Genç kız çizmelerinin ucuna bakarak yürüdü. Sokakta kulaklıklarını takmış ilerliyordu. Tepeden tırnağa titredi. Hava soğuk olduğu için değil,tam tersine ılıktı hava hem de montunu atkısını kuşanmıştı kız.
Hayır,sadece yalnızdı. Yalnız kalmıştı. Yaptığı şeyden dolayı utanıyordu. Düşününce zaten yalnız kalması gerekiyordu gibi geliyordu.
Marketin önünde dikilmeyi bırakıp içeri girdi.

Bir süre sonra gözüne çarpan şeylere baktı. Renk renk çeşit çeşit çiçeğe baktı küçük bir tebessümle.
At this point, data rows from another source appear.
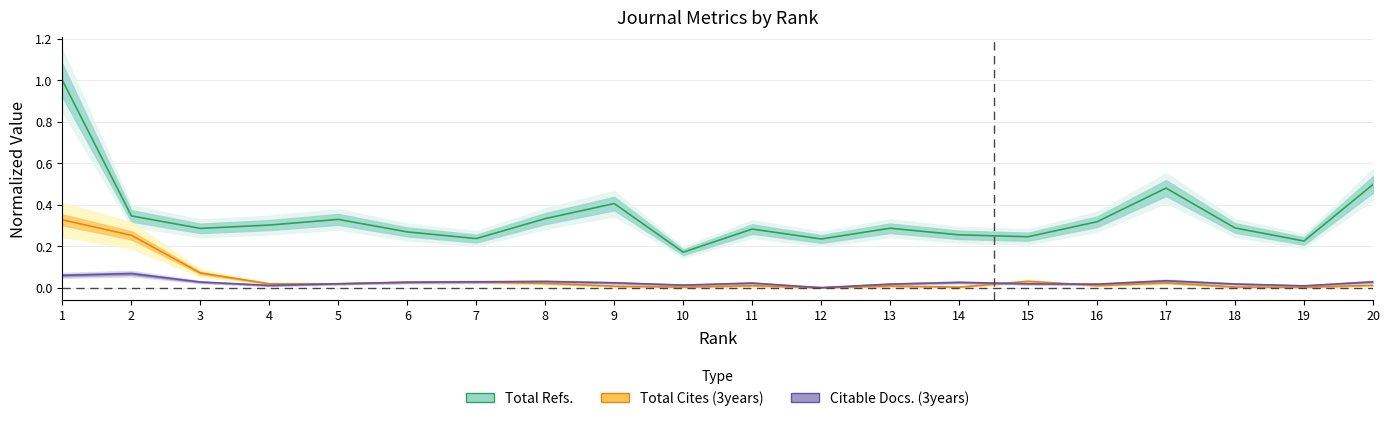

Between 19 and 20, which series saw the biggest shift?

Total Refs.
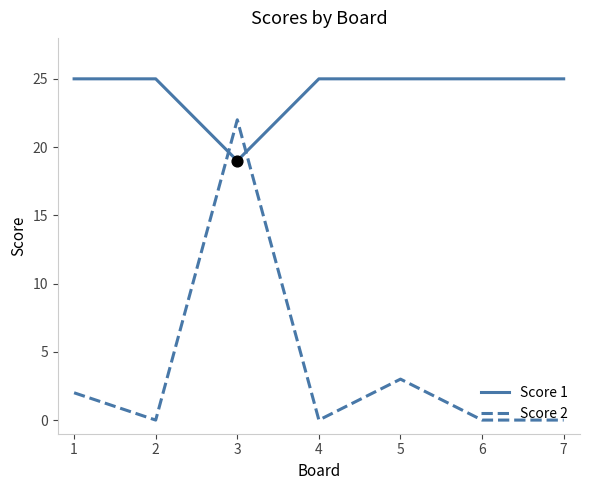

What are all the series names shown in the legend?

Score 1, Score 2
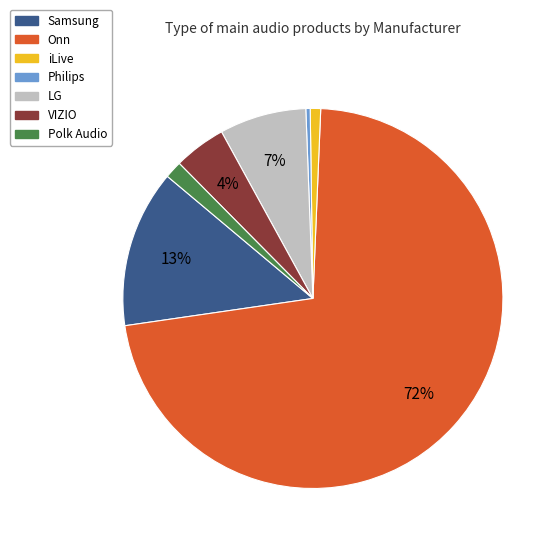

To the nearest percent, what percentage of the pie is VIZIO?

4%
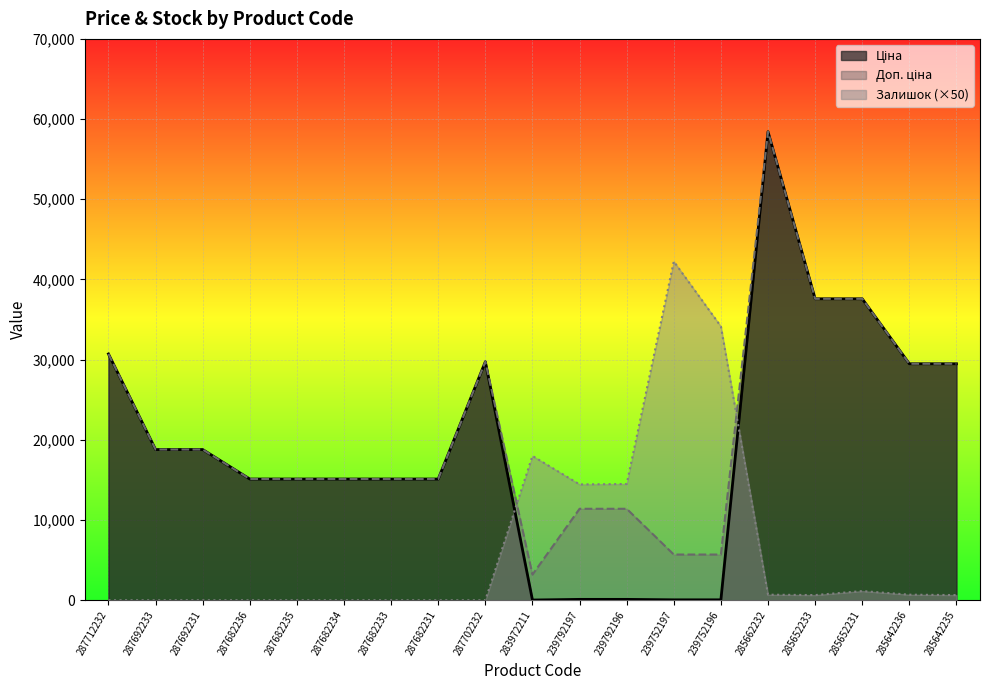

Reading left to right, extract all data points from this chart.

Ціна: 30717.1	18796.8	18796.8	15120.0	15120.0	15120.0	15120.0	15120.0	29747.2	32.0	114.1	114.1	57.0	57.0	58426.5	37593.6	37593.6	29491.5	29491.5
Доп. ціна: 30717.1	18796.8	18796.8	15120.0	15120.0	15120.0	15120.0	15120.0	29747.2	3205.0	11410.0	11410.0	5705.0	5705.0	58426.5	37593.6	37593.6	29491.5	29491.5
Залишок: 0.0	0.0	0.0	0.0	0.0	0.0	0.0	0.0	0.0	18000.0	14450.0	14500.0	42250.0	34150.0	700.0	650.0	1150.0	700.0	650.0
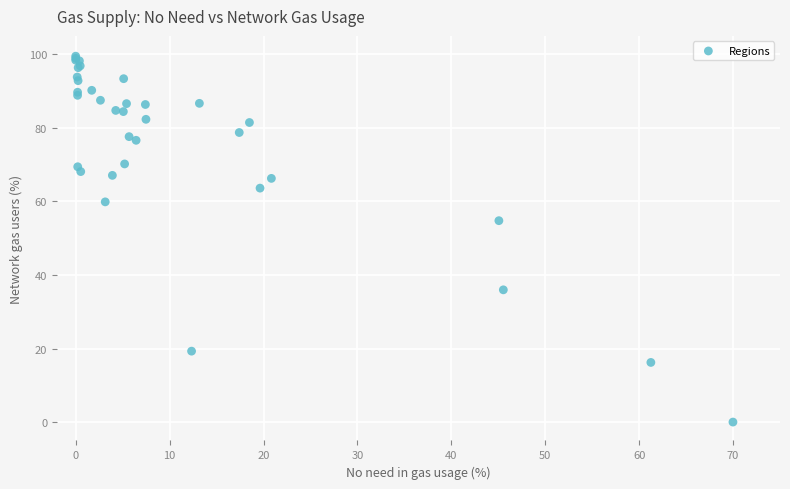

What Y value in the scatter plot is closest to 49?

54.8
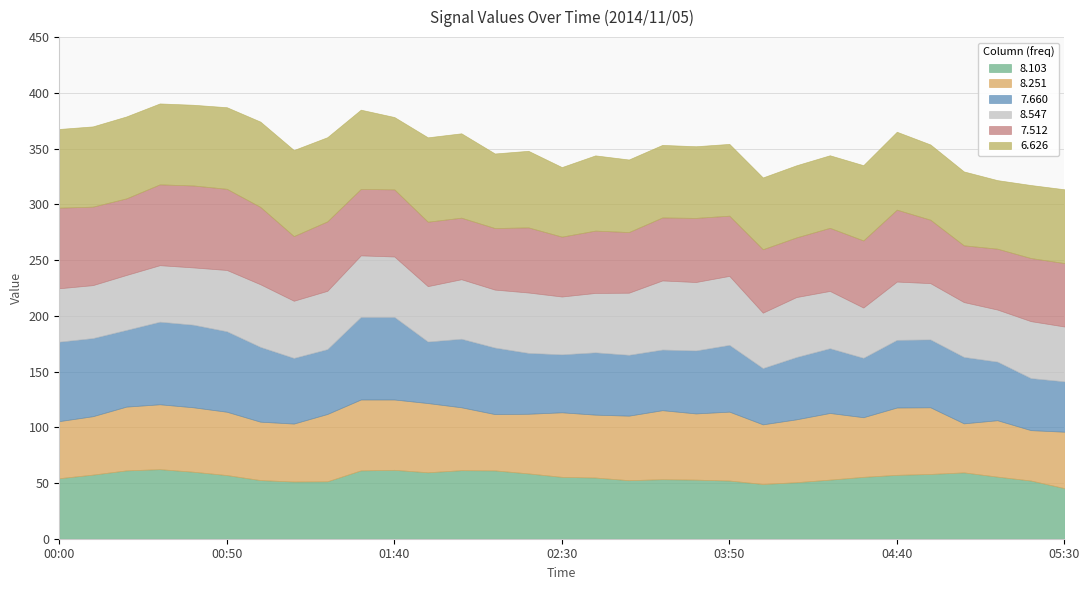

What is the total value across all series at 05:30?

313.5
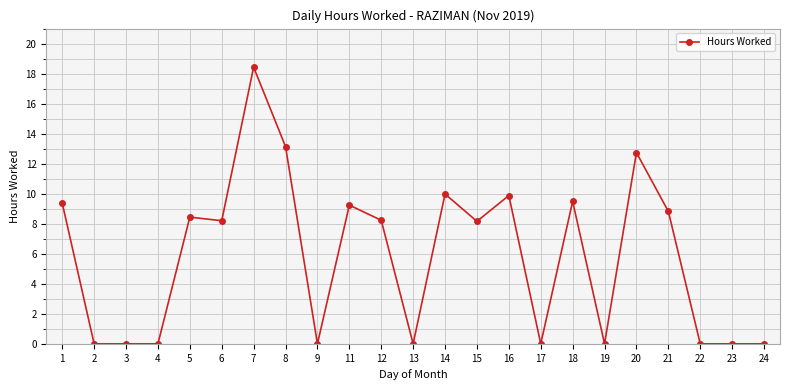

Which category has the highest value across all series?

7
Hepsi de insanlara benziyordu. Her birinin farklı renkleri vardı. Bazıları koyu bazıları saf beyaz. Siyah güller çok güzeldi ama bir o kadar da çirkin. Beyaz papatyalar da muhteşemdi fakat bunların kusuru yoktu. Arada kalan pembe,mor gibi renklere baktı sonra. Onlar da arada kalmış insanları hatırlattı kıza. Kötü mü iyi mi olduğunu bilmeyen.
Genç kız tebessümünü silmeden siyah güle uzandı. Annesi onu her zaman beyaz papatyalara benzetirdi. Tabi yanlış hatırlamıyorsa kız. Oysa şimdi bu yaptıklarını görse dehşete düşerdi.
Kız dolu gözlerle siyah gülü kokladı. Harika kokuyordu. Tıpkı bir parfüm gibi. Sahte.